Directive:
Determine the number of lines in these entries that hold the word "bardziej". Give the number and nothing more.

Page-level text extractions:
BEGIN

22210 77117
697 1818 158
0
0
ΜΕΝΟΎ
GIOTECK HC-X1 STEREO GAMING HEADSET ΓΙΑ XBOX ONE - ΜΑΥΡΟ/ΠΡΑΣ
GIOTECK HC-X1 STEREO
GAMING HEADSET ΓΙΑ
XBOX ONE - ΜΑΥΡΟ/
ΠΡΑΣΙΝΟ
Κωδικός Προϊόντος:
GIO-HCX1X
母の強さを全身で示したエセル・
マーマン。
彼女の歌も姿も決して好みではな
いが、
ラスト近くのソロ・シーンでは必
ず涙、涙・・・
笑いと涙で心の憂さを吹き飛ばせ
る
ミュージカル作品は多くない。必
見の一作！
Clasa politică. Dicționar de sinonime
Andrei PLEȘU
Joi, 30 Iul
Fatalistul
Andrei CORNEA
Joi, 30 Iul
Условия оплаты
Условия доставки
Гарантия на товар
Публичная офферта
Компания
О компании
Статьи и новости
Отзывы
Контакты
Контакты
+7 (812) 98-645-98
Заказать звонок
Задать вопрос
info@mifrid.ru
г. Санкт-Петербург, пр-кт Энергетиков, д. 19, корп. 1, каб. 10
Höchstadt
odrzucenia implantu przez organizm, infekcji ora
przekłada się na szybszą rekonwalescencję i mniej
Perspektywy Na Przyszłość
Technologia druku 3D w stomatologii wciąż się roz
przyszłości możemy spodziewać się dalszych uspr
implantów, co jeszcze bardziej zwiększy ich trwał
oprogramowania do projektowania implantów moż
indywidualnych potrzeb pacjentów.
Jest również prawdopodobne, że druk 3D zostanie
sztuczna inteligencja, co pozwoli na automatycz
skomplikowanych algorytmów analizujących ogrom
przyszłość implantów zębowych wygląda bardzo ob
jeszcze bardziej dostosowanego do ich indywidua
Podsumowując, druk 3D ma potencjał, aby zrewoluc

END

Answer section:
2